[Rutherford]

In a saturated solution (V=100 ml) of an acid (Mr=212, Ka=1.5·10^-3), the concentration of HA and A^- dissolved is 0.0254 M and 0.000616 M respectively (the total concentration is 0.0254 M + 0.000616 M = 0.0316 M). How many grams of NaOH should be added to this solution so that the solubility increases twice, i.e. the total concentration becomes 2· 0.0316 M = 0.0632 M?

HA + NaOH NaA + H₂O
Some of the HA reacted (this amount I will mark with x), some dissociated (I mark this with y). A^- is obtained in both processes, H⁺ only in dissociation. Then writing the equilibrium expression:
1.5·10^-3=(x+y)·y/(0.0632-x-y)
I have two unknowns. I need to calculate x to get the mass of NaOH. How to solve this?

[Rutherford]

I got the correct answer m=0.147 g by assuming that 0.0632-x-y = 0.0254 M (which is the concentration of non-dissociated HA in the saturated solution without NaOH). Why is the concentration of non-dissociated HA equal in the saturated solution and when NaOH is added? Why isn't it lower?

EDIT: I think that it has to be assumed that the second solution will be saturated, too. That would do it.

[Borek]

Definitely in both solutions HA must be identical, that's how I read the question.

[Rutherford]

It isn't explicitly said that the second solution is saturated, too.

[Big-Daddy]

0.0254 M + 0.000616 M = 0.0316 M).

0.0254 + 0.000616 = 0.026016 M

I also got a different final answer. Can you link the problem so I can check to see if my working is consistent?
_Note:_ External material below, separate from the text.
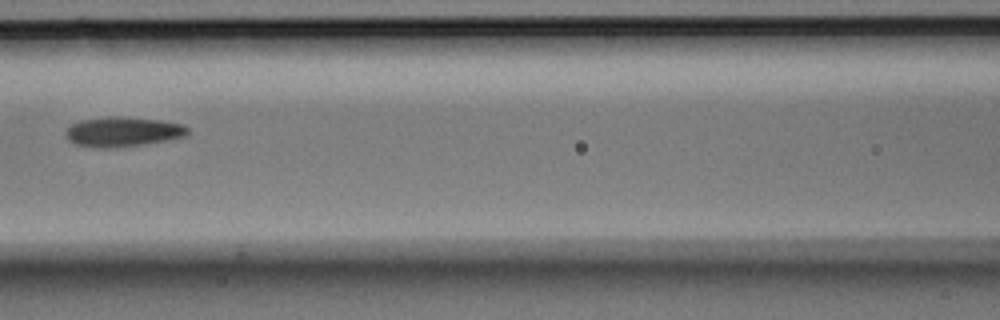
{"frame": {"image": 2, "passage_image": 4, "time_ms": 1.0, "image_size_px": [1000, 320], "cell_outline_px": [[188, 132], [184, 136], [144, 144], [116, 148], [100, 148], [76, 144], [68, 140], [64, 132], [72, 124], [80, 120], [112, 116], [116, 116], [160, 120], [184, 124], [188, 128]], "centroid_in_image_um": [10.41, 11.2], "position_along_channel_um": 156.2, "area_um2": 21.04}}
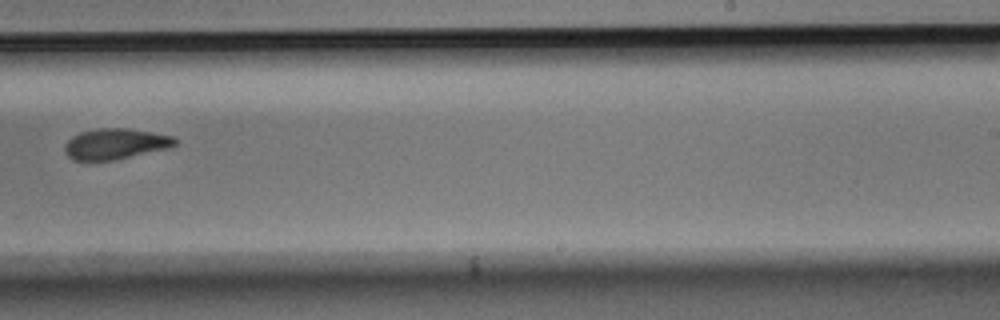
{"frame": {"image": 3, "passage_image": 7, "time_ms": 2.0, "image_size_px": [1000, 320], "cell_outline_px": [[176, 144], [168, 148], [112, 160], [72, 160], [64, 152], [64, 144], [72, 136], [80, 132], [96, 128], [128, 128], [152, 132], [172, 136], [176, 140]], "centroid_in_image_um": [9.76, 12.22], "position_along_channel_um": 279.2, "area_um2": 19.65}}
I thought [HA] would be the same in both solutions and so [A^-] = 0.026632 M in the new solution (since the total concentration of acid has doubled for its solubility to double). I thus got [H⁺] = 1.43 * 10^-3 M in the new solution. Then the initial concentration of NaOH must be 0.0252 M, which can be converted to mass.

[Rutherford]

Sorry, that was one extra zero. It should be 0.00616 M. The problem can't be found in English.

[Borek]

It isn't explicitly said that the second solution is saturated, too.
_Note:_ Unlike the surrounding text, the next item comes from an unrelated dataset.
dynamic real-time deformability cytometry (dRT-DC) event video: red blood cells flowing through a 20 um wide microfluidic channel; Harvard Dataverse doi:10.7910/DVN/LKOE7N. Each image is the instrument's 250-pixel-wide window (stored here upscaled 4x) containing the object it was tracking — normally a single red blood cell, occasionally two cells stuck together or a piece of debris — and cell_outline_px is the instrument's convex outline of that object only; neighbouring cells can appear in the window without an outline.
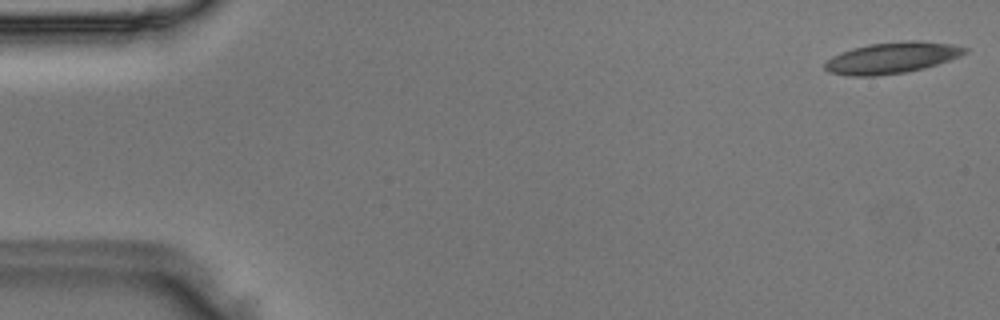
{"species": "Egyptian fruit bat (a non-hibernating species)", "species_latin": "Rousettus aegyptiacus", "temperature_condition": "room temperature", "stored_images_in_passage": 4, "camera_frame_rate_fps": 3000, "um_per_image_px": 0.085, "animal": {"sex": "male"}, "frame": {"image": 1, "passage_image": 4, "time_ms": 1.0, "image_size_px": [1000, 320], "cell_outline_px": [[968, 52], [960, 56], [924, 68], [908, 72], [876, 76], [848, 76], [828, 72], [824, 68], [824, 64], [832, 56], [840, 52], [852, 48], [868, 44], [908, 40], [920, 40], [952, 44], [968, 48]], "centroid_in_image_um": [75.8, 4.91], "position_along_channel_um": 9.2, "area_um2": 25.66}}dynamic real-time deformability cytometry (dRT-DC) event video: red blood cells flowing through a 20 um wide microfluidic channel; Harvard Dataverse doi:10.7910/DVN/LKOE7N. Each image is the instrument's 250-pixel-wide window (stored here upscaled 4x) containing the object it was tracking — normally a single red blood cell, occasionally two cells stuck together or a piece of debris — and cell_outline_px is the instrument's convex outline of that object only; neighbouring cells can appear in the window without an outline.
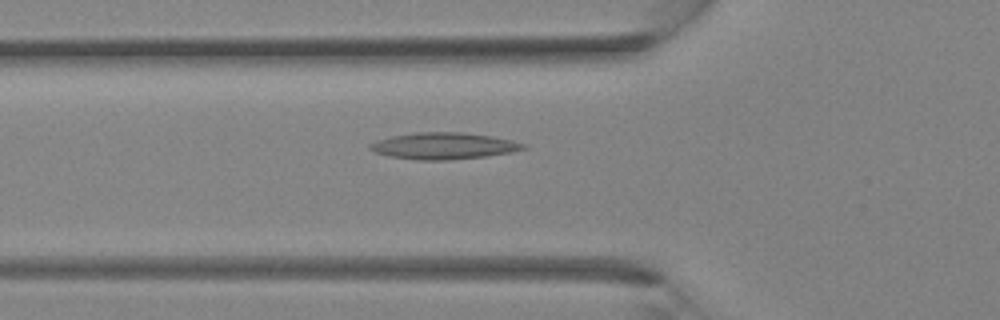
{"species": "Egyptian fruit bat (a non-hibernating species)", "species_latin": "Rousettus aegyptiacus", "temperature_condition": "room temperature", "stored_images_in_passage": 26, "camera_frame_rate_fps": 3000, "um_per_image_px": 0.085, "animal": {"sex": "female"}, "frame": {"image": 1, "passage_image": 2, "time_ms": 0.333, "image_size_px": [1000, 320], "cell_outline_px": [[528, 148], [512, 152], [484, 156], [448, 160], [416, 160], [388, 156], [376, 152], [368, 148], [368, 144], [392, 136], [416, 132], [464, 132], [492, 136], [512, 140], [524, 144]], "centroid_in_image_um": [37.72, 12.4], "position_along_channel_um": 88.1, "area_um2": 23.7}}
If it is not saturated question doesn't make sense.

[Rutherford]

Isn't it possible to make an unsaturated solution this way?

[Borek]

How are you going to calculate amount of NaOH then? Assuming solution is saturated you can calculate minimum amount of NaOH required. You can use excess NaOH and just enough acid to produce the required solution, but that's trivial - besides, even then, to know what it means "excess NaOH" you have to calculate minimum amount of NaOH - and as stated above, that requires assuming solution is saturated.

[Rutherford]

I know it's then impossible to calculate the answer, but I meant trivial. Okay. Thank you for the explanation.
Calculate minimum amount of NaOH wouldn't confuse me.